Dans le même temps que Théodose s'occupait à corriger les désordres, il songeait aussi à fortifier l'empire contre les attaques des Barbares. Il employa pour cet effet un moyen dangereux, ainsi qu'il a déjà été observé, et tout-à-fait contraire à la saine politique. Les malheurs précédents avaient affaibli les armées; il invita les Goths d'au-delà du Danube à prendre parti dans ses troupes, et il promit de les traiter comme ses sujets naturels. Il en vint une si grande multitude, qu'ils surpassèrent bientôt en nombre les soldats romains, et l'empereur craignit avec raison de n'être plus le maître de les contenir, s'ils venaient à former quelque entreprise. En effet, selon un auteur de ce temps-là, avant que de passer le fleuve, ils s'étaient secrètement engagés, par des serments exécrables, à faire aux Romains tous les maux qu'ils pourraient, soit par la force, soit par la ruse et la trahison, et à ne se donner de repos qu'après s'être rendus maîtres de tout l'empire. Quoique Théodose ignorât ce perfide complot, cependant, par une sage précaution, il résolut de les mettre hors d'état de nuire en les divisant: il manda une partie des légions qu'il avait en Égypte, et envoya pour les remplacer un corps considérable de ces Barbares, sous la conduite d'Hormisdas, ce neveu de Sapor qui s'était signalé dans la révolte de Procope. Les deux détachements se rencontrèrent à Philadelphie. Celui des Goths était de beaucoup le plus nombreux: ils avaient traversé l'Asie, comme des brigands, en pillant tout sur leur passage. Réunis dans la même ville avec des troupes disciplinées, ils voulurent continuer les mêmes violences. Un habitant qui venait de vendre quelque denrée à un soldat goth, en reçut pour paiement un coup d'épée au travers du corps; un autre qui était accouru pour le défendre, ne fut pas mieux traité.
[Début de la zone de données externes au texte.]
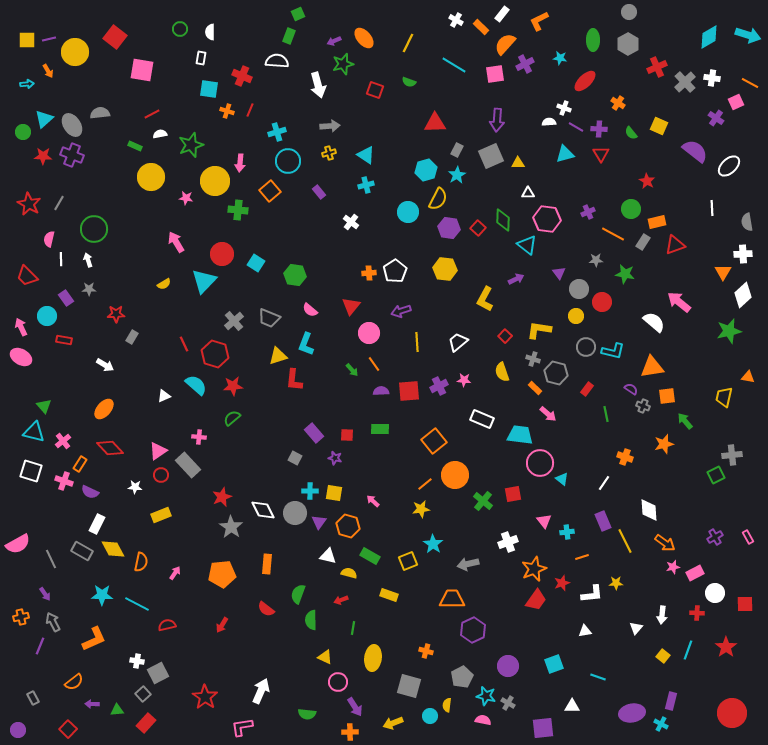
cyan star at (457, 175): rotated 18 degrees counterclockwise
On s'attroupa de part et d'autre. Les officiers venus d'Égypte s'efforcèrent en vain de faire entendre aux Barbares, que la discipline romaine qu'ils avaient embrassée, ne permettait pas ces emportements; on ne leur répondit qu'à grands coups d'épée. Alors les soldats romains, quoique fort inférieurs en nombre, se jetant sur les Goths, en massacrèrent plus de deux cents: plusieurs se sauvèrent dans les égouts de la ville, où ils périrent. On épargna les autres, qui après cette sanglante leçon, continuèrent leur voyage en observant une plus exacte discipline.